You have a couple of management options even though it is a small project. Normally I would say 53 lots is too small for fee management. But in this case the numbers can support it if it can be contracted at a reasonable rate, say 5-10% of gross revenue. For that amount I would expect them to perform all leasing and collection functions, payment of all regular invoices (utilities, etc.), prepare monthly reports of revenue and expense, and coordination of maintenance contracts. I would not authorize the manager to hire maintenance personnel without authorization. Fee managers typically charge a 10% fee added to the invoice, which leaves the door open to churning fees unless closely monitored. I prefer signing annual contracts for regular maintenance such as mowning, street cleaning, etc. direct with the contractors. A caveat: The number one complaint from real estate investors is about the performance of fee managers. As with any field, there are good ones and bad ones. If you decide to go this route be sure to thoroughly screen several firms. Back in February Marc Coan from Portland posted a great list of questions for management companies. The direct URL to the post is
http://www.creonline.com/commercial-real-estate/wwwboard5/messages/8065.html
Another option would be to engage a local CPA firm to collect rents and disburse funds to the utilities, and use someone in the park to coordinate any needed maintenance. Typically a MHP will have at least one or two long time residents who act like they are in charge anyway. These people can be invaluable in keeping abreast of what’s really happening in the park. No matter what type of management you eventually decide to use, you should take the time to find out who the long term residents are and make sure there is a (limited) line of communication between you. By limited I mean on your terms. What you don’t want is a phone call every time someone spins a tire in the gravel. I would not use a resident to collect rent. That situation almost always causes problems, whether of favoritism or revenge.

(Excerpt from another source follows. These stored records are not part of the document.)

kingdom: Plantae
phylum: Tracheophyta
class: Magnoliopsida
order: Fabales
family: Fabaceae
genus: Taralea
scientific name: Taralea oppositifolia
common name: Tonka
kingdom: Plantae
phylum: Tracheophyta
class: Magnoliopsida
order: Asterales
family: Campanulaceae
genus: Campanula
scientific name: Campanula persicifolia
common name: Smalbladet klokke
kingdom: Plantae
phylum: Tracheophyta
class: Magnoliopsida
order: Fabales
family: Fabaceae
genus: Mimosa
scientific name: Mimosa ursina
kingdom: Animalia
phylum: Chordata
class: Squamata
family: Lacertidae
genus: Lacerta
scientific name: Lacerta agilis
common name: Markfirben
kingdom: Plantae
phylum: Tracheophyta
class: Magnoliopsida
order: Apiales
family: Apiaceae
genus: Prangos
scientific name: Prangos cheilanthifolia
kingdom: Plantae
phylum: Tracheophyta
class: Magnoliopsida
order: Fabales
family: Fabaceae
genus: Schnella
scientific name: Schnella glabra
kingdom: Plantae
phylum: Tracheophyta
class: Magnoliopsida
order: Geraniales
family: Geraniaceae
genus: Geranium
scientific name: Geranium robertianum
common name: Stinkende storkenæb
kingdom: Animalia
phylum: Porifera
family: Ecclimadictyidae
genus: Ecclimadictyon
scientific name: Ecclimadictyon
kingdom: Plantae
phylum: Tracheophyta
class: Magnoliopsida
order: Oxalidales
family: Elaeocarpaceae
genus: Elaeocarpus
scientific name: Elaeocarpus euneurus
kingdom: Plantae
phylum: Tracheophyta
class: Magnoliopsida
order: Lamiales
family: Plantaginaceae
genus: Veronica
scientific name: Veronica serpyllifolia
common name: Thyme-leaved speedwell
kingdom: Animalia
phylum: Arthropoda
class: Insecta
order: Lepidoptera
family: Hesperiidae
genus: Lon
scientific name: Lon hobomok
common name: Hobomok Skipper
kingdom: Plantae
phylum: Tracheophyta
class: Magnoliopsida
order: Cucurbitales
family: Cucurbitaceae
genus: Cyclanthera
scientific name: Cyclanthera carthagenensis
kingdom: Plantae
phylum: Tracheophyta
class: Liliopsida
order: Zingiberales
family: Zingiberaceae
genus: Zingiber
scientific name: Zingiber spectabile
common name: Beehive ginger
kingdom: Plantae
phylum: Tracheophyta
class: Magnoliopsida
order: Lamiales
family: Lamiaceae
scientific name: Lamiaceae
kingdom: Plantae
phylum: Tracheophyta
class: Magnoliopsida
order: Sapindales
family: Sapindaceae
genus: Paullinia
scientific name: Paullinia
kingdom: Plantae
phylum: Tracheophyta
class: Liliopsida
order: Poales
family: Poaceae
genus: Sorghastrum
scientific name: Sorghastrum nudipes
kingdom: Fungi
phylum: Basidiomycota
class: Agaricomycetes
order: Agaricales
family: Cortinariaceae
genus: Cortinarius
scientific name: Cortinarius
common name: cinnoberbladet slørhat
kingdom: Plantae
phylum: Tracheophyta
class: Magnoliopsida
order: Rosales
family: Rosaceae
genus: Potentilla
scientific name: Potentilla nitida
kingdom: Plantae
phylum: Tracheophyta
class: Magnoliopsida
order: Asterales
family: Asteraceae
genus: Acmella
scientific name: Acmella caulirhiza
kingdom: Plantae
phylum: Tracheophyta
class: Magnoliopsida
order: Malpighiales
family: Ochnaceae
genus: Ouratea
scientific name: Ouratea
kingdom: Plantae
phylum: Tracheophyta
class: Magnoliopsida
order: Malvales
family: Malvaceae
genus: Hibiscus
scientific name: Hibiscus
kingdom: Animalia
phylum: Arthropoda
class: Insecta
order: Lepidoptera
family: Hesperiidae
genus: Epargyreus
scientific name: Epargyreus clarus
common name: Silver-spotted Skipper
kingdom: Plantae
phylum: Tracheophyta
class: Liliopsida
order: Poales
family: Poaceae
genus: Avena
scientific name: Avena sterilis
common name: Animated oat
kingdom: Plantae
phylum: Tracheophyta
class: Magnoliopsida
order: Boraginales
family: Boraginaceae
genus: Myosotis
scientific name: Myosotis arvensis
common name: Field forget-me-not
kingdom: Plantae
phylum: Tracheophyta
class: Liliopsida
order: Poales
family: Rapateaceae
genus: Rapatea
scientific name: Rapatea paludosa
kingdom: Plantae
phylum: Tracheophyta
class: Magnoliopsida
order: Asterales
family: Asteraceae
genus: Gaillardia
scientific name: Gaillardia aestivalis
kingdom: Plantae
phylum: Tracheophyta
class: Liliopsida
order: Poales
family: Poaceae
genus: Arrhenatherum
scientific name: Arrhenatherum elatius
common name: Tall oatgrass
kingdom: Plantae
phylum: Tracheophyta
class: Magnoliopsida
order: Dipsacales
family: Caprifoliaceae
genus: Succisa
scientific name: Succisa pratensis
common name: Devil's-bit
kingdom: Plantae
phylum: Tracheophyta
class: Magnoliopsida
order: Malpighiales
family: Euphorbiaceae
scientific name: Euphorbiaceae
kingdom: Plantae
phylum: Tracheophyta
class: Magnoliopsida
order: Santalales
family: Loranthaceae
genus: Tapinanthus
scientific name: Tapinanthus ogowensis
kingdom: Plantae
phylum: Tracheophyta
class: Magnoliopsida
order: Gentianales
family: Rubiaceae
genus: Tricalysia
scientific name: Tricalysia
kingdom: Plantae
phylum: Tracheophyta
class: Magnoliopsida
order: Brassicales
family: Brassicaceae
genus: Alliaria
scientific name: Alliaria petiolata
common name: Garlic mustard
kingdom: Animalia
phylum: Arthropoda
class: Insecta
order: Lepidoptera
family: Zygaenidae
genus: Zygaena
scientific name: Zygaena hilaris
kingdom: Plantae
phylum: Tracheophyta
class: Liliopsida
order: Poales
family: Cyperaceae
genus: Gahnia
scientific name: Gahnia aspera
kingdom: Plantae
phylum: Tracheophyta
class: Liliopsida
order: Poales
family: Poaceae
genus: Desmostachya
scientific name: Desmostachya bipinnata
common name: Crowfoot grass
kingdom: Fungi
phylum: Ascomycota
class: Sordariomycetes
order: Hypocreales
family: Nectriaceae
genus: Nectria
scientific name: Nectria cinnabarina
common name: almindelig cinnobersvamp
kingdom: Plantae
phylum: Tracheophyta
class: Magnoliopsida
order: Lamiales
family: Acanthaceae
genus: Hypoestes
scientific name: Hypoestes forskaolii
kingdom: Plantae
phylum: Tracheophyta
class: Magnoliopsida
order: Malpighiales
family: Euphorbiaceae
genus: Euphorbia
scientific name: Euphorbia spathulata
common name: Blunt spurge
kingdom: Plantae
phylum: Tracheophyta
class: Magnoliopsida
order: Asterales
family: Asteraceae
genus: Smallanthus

A third option is of course self management. I generally recommend anyone starting out in real estate to manage their own property for at least one year. This puts you in touch with the property, and gives you a knowledge base to judge any future manager. Knowing what it takes to manage a property is essential in knowing whether a person or firm you are paying for the service is really doing the job. A land lease MHP is a fairly simple operation. The rent payments can be mailed directly to you, and you can utilize process servers for collection notices or eviction orders, and annual contracts for routine maintenance. There aren’t that many bills to be paid, and they can easily be set up in bookkeeping software.
Any management option trades dollars for time, yours, and you have to balance the cost with the demands for both.
Hope that gives you some thoughts to ponder. Best of luck with your deal.